# START OF TEXT SECTION

Multiclass Classification
More than a fork in the road
Deciding "spam or not spam" is a simple fork in the road — two doors, pick one. But most real
classification problems aren't that tidy. Which of the 10 digits 0–9 did someone
just write by hand? Which of 1000 dog breeds is in this photo? Which of thousands
of possible commands did you just say to a voice assistant? These need a classifier that can pick
one winner out of many options at once — that's multiclass
classification.
Two clean strategies extend our two-class tools to many classes:
- One-vs-rest. Train one binary classifier per class ("class 3 vs everything
else"). To predict, run them all and pick the one most confident it's a match.
- Softmax. Generalize the
sigmoid
to output a whole probability distribution over the classes at once — one number per class,
all positive and summing to 1.

# END OF TEXT SECTION
# START OF DATASET ROWS

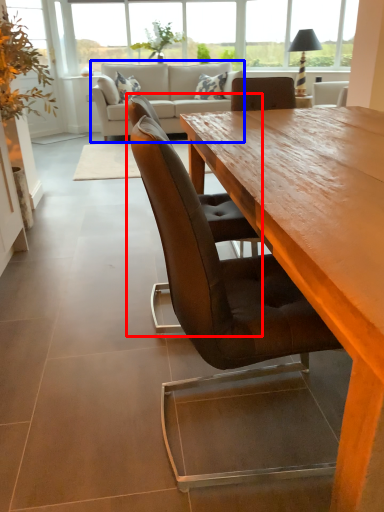
Question: Among these objects, which one is nearest to the camera, chair (highlighted by a red box) or studio couch (highlighted by a blue box)?

Choices:
 (A) chair
 (B) studio couch

Answer: (A)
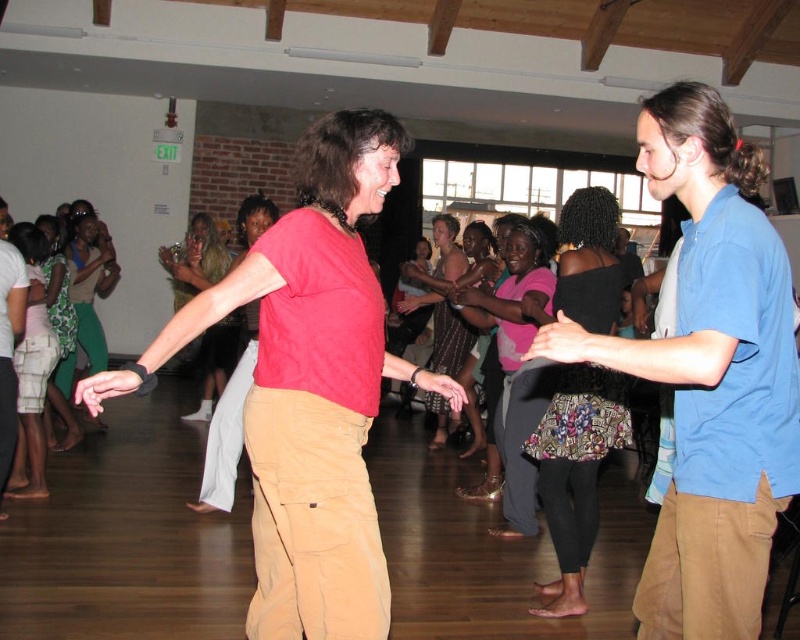
Question: Can you confirm if green textured shorts at lower left is positioned above green textured dress at left?

Choices:
 (A) no
 (B) yes

Answer: (A)

Question: Among these objects, which one is farthest from the camera?

Choices:
 (A) green textured dress at lower left
 (B) patterned fabric dress at center
 (C) matte pink shirt at center
 (D) green textured shorts at lower left

Answer: (A)

Question: Is the position of matte pink shirt at center more distant than that of matte red shirt at center?

Choices:
 (A) no
 (B) yes

Answer: (A)

Question: Which point is farther to the camera?

Choices:
 (A) floral fabric skirt at center
 (B) green textured dress at left
 (C) matte pink shirt at center
 (D) matte khaki pants at center

Answer: (B)

Question: Which point is closer to the camera?

Choices:
 (A) (49, 218)
 (B) (472, 332)
 (C) (202, 278)

Answer: (C)

Question: Can you confirm if khaki pants at right is positioned below green textured dress at left?

Choices:
 (A) no
 (B) yes

Answer: (B)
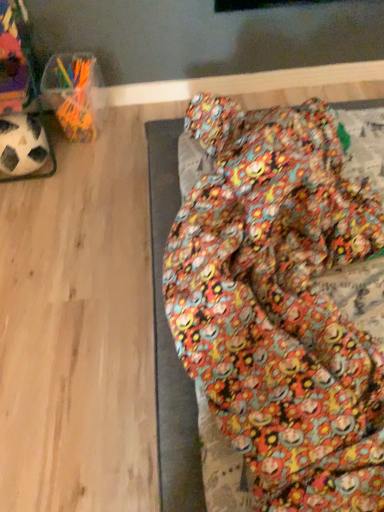
Question: Considering the relative sizes of floral fabric bean bag at lower right and black matte soccer ball at left in the image provided, is floral fabric bean bag at lower right taller than black matte soccer ball at left?

Choices:
 (A) yes
 (B) no

Answer: (B)

Question: From a real-world perspective, is floral fabric bean bag at lower right physically above black matte soccer ball at left?

Choices:
 (A) no
 (B) yes

Answer: (A)

Question: Is floral fabric bean bag at lower right not near black matte soccer ball at left?

Choices:
 (A) no
 (B) yes

Answer: (A)

Question: Does floral fabric bean bag at lower right turn towards black matte soccer ball at left?

Choices:
 (A) yes
 (B) no

Answer: (B)

Question: Is floral fabric bean bag at lower right bigger than black matte soccer ball at left?

Choices:
 (A) no
 (B) yes

Answer: (B)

# END OF DATASET ROWS

REQUIRED ACTIONS:
1. In the multiclass classification text, what does the softmax approach output?
2. Extend the passage on multiclass classification, picking up after its final sentence.

RESULTS FOR THE EXERCISE:
1. A whole probability distribution over the classes at once, with one number per class, all positive and summing to 1.

2.
Softmax, informally: spend 100% of your confidence
Instead of computing one lonely sigmoid probability, imagine the classifier first computes a raw
score for every possible class — a number that's bigger when the model thinks
that class is more likely, with no particular scale or upper limit. Softmax's job is to take that
messy pile of scores and turn it into a tidy set of probabilities that add up to exactly
1 — as if the model has exactly "100% of confidence" to spend, and has
to divide it across every option.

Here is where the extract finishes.